==== EXERCISE MATERIALS
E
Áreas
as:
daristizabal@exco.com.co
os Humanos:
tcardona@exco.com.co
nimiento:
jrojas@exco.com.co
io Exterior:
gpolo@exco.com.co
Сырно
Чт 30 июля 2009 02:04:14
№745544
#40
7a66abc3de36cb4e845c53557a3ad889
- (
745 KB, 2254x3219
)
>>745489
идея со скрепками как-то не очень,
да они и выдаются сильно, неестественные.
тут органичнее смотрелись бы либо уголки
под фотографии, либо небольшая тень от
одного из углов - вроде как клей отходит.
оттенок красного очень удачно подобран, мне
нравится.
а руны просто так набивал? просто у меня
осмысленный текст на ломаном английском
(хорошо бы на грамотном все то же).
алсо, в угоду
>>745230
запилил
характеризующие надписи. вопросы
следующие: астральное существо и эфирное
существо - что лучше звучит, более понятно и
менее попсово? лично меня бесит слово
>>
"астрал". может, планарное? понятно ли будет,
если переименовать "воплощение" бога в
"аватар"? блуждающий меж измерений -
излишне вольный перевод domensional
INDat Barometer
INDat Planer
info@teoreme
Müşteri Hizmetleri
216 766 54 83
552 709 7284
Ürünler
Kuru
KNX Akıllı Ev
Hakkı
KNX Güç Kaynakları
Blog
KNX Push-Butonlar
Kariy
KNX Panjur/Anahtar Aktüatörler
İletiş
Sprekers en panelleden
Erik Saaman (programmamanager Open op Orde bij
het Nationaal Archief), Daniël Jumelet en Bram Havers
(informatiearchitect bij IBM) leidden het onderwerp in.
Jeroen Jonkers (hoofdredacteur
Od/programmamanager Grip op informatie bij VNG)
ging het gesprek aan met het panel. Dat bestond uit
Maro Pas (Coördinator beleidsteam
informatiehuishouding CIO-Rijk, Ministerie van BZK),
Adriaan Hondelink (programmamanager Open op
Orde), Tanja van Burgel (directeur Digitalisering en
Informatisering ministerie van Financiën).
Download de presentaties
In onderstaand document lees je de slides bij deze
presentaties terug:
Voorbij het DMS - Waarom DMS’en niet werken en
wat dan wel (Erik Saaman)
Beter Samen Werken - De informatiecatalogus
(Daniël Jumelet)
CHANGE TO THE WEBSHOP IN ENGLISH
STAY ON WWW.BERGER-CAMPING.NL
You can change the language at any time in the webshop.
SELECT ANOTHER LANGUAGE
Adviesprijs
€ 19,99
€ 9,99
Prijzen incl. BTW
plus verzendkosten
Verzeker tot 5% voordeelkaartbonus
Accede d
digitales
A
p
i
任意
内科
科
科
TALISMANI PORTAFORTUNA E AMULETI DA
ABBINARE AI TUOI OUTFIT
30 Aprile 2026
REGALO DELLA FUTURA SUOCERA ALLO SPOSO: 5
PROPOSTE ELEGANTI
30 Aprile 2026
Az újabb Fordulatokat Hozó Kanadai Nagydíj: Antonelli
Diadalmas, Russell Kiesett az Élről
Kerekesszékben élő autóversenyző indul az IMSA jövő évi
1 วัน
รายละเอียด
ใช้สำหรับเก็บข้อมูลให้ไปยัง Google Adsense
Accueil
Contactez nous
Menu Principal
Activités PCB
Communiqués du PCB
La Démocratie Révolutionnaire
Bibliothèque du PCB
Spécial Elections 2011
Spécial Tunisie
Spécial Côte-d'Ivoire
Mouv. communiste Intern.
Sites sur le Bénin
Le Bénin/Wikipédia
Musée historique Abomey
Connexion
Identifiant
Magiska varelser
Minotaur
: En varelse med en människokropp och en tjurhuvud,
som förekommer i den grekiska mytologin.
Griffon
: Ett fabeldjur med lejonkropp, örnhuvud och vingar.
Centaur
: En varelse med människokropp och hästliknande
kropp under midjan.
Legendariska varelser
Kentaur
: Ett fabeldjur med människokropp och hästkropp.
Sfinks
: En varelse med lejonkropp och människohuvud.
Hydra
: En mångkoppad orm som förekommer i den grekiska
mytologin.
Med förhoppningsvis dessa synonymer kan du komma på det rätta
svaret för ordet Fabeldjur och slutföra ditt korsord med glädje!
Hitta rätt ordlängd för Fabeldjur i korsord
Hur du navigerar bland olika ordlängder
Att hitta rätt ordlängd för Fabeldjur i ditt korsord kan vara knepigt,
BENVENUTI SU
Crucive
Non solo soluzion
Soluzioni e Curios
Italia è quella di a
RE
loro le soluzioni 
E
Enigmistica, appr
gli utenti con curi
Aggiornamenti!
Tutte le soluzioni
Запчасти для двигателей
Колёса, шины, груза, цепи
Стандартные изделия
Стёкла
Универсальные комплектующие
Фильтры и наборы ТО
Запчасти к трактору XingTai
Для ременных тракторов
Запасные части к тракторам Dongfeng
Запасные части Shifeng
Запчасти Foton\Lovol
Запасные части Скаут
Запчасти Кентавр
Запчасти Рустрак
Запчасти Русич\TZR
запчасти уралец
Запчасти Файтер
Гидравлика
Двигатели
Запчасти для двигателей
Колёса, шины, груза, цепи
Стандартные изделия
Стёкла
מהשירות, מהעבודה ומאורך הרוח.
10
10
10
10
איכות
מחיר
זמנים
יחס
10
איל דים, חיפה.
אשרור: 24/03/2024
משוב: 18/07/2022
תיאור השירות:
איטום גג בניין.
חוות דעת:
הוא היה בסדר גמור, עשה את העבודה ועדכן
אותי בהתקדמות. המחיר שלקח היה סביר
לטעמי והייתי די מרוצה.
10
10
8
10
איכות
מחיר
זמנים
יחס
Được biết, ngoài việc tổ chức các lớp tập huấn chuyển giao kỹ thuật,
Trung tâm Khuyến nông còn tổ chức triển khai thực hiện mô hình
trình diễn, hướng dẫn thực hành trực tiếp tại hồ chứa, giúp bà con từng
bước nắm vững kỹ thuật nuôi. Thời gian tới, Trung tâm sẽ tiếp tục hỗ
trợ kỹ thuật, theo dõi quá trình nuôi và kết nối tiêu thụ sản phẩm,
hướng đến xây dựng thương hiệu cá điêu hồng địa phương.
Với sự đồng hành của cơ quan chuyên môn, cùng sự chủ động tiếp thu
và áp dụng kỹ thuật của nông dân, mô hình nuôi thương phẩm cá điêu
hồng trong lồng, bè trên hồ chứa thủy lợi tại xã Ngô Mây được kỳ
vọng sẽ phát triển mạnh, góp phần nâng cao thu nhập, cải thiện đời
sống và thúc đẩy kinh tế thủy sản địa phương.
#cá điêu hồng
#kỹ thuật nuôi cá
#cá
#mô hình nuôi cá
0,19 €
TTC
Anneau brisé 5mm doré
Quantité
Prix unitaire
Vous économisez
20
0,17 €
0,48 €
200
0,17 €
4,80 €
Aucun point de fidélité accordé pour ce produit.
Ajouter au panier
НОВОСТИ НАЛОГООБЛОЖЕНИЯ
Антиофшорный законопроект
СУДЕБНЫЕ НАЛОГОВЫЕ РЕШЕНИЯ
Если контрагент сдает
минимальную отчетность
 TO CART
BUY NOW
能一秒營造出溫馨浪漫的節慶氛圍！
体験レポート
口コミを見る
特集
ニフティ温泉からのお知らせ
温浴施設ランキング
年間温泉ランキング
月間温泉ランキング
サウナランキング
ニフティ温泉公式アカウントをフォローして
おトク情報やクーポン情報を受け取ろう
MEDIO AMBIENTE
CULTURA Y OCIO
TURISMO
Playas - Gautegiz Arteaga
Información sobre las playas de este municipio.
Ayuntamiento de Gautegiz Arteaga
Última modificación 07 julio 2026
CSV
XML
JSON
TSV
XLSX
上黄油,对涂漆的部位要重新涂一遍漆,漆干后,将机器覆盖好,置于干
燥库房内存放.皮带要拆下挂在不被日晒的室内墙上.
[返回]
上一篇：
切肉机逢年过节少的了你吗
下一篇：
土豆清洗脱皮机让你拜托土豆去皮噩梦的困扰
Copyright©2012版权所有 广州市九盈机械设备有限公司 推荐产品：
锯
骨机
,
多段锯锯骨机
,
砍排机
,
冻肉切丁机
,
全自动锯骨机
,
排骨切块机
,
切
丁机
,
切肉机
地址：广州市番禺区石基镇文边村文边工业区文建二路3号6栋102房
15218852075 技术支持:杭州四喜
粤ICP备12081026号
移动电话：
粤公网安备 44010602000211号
========
§ **EXERCISE INSTRUCTIONS**:
Within the material, find all lines that hold the word "điêu" and show them.

§ **REPLY TO THE EXERCISE**:
hướng đến xây dựng thương hiệu cá điêu hồng địa phương.
và áp dụng kỹ thuật của nông dân, mô hình nuôi thương phẩm cá điêu
#cá điêu hồng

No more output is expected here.